[Stored data entries]
★ ★ ★ ★ ★
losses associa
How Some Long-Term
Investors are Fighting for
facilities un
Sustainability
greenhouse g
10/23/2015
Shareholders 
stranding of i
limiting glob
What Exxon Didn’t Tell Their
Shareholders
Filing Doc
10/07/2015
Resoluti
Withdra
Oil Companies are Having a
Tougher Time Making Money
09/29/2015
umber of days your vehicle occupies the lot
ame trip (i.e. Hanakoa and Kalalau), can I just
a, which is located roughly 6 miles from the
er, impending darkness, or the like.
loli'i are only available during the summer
★ ★ ★ ★ ★
Task goal:
Every entry is to be repeated exactly as it stands.

Result of this task:
losses associa
How Some Long-Term
Investors are Fighting for
facilities un
Sustainability
greenhouse g
10/23/2015
Shareholders 
stranding of i
limiting glob
What Exxon Didn’t Tell Their
Shareholders
Filing Doc
10/07/2015
Resoluti
Withdra
Oil Companies are Having a
Tougher Time Making Money
09/29/2015
umber of days your vehicle occupies the lot
ame trip (i.e. Hanakoa and Kalalau), can I just
a, which is located roughly 6 miles from the
er, impending darkness, or the like.
loli'i are only available during the summer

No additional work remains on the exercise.